1. After filtering those genes with low read counts, the last column in Table 1 is the number of remaining genes. How many genes overlap between the two groups ? How many genes overlap among the three groups ?

2 Page8Line292. These five genes (AT1G63110, AT1G79280,293 AT3G27530, AT4G02560, AT5G53540) are not in the Table 2 and Figure 2.

Experimental design

1. Page5 Line166. The multi-mapping or multi-overlapping reads were not counted. However, the multi-mapping and multi-overlapping reads also contain some useful information in RNA-seq data. Why do you discard these reads in your study? Many existing applications can handle these reads, such as HTSeq.

2. The stably expressed genes are useful for count normalization and differential expression analysis. In the whole paper, you focus on the count normalization. After count normalization, you may further validate your thought by DE analysis using real-world RNA-seq data.

Validity of the findings

1. In Table 2, the five house-keeping genes show large total variation compared to other 10 genes. And in figure 2, the five house-keeping genes usually have high CPM values than other 10 genes. Why these stably expressed genes from RNA-seq data are relatively small CPM values? In the top 100 stably expressed genes, whether there are genes contain CPM values beyond 1000? How many?

Reviewer 3 ·

Basic reporting

In this paper authors examines and reports factors that effect the identification of stably expressed genes in RNA-seq data, and introduce another stability measure. Authors emphasize that gene stability is a relative concept and stability ranking depends of the reference gene set. They suggest identification of a explicit reference gene set for normalization when combining multiple RNA-seq experiments. On the other hand, they clearly show that differential expression analysis results might change dramatically depending on selected reference set.

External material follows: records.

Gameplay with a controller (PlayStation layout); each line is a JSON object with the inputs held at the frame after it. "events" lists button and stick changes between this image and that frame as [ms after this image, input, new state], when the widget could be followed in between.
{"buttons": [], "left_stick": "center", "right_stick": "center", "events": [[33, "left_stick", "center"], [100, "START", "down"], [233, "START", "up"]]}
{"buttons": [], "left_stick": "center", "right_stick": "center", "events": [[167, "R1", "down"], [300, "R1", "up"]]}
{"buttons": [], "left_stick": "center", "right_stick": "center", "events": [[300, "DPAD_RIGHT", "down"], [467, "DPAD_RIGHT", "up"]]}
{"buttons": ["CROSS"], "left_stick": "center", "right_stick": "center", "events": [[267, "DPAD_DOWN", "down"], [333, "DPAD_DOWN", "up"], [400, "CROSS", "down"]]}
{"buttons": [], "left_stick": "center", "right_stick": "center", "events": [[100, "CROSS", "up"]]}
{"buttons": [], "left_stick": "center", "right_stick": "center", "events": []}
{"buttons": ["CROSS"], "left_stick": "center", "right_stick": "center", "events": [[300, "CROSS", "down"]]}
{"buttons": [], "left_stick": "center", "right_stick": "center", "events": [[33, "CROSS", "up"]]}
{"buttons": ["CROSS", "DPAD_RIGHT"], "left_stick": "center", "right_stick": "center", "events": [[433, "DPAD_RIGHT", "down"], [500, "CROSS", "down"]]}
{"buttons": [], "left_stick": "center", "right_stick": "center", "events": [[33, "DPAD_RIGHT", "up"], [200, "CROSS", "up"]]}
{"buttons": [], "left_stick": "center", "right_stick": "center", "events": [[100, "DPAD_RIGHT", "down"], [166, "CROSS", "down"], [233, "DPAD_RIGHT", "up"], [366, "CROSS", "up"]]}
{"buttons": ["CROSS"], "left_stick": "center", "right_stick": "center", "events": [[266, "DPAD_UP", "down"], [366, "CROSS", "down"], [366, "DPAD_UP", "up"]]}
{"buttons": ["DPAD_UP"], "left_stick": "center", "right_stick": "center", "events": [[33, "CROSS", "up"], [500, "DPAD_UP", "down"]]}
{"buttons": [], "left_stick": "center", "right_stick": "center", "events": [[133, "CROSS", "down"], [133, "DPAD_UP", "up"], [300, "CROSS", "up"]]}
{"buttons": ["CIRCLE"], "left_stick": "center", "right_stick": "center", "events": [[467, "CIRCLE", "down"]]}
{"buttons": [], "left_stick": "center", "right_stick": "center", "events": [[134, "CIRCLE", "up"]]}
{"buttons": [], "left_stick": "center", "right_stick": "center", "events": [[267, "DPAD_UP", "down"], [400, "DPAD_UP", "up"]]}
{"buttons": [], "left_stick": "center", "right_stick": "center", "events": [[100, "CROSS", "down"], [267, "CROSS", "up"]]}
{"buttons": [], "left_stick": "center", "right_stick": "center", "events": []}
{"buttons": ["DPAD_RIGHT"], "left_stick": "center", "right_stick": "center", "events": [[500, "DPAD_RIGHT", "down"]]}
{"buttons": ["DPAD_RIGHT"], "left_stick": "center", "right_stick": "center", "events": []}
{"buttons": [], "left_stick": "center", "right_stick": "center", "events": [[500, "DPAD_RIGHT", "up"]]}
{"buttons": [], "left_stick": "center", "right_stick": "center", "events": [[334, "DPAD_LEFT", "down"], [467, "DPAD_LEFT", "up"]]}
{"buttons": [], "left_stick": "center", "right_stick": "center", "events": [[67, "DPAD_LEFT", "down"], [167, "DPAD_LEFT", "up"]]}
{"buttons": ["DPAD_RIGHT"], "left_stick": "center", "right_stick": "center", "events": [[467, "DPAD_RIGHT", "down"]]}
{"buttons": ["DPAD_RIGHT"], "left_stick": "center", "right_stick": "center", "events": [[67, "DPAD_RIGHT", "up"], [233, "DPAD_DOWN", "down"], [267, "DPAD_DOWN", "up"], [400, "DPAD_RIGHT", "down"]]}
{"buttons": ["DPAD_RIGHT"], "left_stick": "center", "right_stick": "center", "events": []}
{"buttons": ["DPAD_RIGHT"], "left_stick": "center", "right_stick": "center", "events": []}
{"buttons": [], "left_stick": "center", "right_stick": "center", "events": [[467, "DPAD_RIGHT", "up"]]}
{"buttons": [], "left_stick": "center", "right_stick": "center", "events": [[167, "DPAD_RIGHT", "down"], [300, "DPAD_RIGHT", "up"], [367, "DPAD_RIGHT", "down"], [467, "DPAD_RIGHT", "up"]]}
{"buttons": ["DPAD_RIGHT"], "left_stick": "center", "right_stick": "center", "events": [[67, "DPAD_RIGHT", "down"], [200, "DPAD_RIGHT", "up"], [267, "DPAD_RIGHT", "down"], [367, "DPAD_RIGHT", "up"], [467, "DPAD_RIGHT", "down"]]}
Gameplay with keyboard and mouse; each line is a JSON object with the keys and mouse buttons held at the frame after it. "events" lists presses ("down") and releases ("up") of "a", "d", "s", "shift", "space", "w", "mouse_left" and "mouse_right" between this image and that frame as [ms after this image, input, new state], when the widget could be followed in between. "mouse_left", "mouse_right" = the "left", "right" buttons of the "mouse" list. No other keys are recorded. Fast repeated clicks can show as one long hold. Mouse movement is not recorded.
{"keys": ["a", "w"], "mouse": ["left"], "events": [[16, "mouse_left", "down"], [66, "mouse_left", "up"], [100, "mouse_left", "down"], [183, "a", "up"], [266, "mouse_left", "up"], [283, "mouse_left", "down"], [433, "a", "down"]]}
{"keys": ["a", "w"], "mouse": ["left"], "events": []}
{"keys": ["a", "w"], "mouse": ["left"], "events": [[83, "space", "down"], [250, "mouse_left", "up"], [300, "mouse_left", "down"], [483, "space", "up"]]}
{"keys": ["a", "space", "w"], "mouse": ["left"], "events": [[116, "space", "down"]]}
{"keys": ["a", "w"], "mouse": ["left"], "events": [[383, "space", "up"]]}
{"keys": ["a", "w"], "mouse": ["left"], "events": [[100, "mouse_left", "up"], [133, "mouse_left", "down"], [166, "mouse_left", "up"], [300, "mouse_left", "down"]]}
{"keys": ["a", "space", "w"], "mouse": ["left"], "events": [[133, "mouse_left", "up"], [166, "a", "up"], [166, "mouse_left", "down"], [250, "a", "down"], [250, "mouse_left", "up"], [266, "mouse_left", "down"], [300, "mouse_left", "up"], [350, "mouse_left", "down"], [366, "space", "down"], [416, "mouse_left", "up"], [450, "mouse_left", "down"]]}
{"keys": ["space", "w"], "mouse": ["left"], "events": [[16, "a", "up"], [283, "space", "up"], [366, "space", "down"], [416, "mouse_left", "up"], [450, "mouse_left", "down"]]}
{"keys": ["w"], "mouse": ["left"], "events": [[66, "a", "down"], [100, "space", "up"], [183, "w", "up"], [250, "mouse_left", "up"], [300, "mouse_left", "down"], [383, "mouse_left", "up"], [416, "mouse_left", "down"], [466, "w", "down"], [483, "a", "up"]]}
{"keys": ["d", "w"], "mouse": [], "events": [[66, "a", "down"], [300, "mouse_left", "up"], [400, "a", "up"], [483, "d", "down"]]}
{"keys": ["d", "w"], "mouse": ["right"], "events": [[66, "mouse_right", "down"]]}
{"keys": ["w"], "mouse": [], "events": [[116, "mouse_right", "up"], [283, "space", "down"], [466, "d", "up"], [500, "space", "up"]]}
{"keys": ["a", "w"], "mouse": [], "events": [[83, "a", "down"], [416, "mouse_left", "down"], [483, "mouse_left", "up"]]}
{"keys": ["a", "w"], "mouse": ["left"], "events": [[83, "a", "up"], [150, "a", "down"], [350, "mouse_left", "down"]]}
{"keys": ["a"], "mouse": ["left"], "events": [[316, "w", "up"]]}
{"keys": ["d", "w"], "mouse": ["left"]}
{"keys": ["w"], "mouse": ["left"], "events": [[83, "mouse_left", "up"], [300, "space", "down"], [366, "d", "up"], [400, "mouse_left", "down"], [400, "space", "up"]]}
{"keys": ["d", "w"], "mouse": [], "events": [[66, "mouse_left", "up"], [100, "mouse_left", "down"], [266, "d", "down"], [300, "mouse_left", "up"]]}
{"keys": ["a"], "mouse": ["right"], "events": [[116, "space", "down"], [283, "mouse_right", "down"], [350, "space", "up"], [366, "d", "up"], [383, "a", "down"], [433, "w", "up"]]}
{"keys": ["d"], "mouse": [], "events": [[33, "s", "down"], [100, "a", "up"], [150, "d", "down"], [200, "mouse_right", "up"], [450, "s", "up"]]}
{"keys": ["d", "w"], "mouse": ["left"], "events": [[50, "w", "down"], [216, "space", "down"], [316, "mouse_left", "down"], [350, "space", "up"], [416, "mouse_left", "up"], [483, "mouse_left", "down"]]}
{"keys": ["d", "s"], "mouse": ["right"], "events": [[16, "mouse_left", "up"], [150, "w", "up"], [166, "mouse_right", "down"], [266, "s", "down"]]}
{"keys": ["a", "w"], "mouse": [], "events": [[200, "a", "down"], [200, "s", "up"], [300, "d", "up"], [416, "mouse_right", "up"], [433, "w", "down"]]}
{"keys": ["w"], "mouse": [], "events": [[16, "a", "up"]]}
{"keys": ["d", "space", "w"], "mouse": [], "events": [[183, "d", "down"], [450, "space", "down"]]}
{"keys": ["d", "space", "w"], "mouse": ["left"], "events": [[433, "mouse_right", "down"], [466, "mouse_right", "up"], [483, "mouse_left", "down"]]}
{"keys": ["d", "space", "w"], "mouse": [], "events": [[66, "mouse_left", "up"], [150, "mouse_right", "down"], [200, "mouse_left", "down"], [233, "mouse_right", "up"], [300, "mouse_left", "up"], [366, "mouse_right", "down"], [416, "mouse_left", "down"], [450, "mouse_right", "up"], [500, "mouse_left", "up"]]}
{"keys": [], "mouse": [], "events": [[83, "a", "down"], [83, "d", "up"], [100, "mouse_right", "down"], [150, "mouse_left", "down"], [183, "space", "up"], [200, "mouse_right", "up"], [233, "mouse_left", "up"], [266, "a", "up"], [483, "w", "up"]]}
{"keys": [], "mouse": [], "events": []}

In general, the paper is well written. It is easy to read and understand.

Minor:
Abstract should note that all RNA-seq is from Arabidopsis experiments and they used three different tissue types (sample categories etc.)

Experimental design

Methods are described in detail.

Validity of the findings

Minor:
Lines 358-371: Authors give a toy example to explain a potential drawback of geNorm algorithm. This algorithm, as well as proposed algorithm, assumes evaluation of large number of gene features. Plotted scenario would never happen when 1000s of gene features used. I suggest removal of that discussion.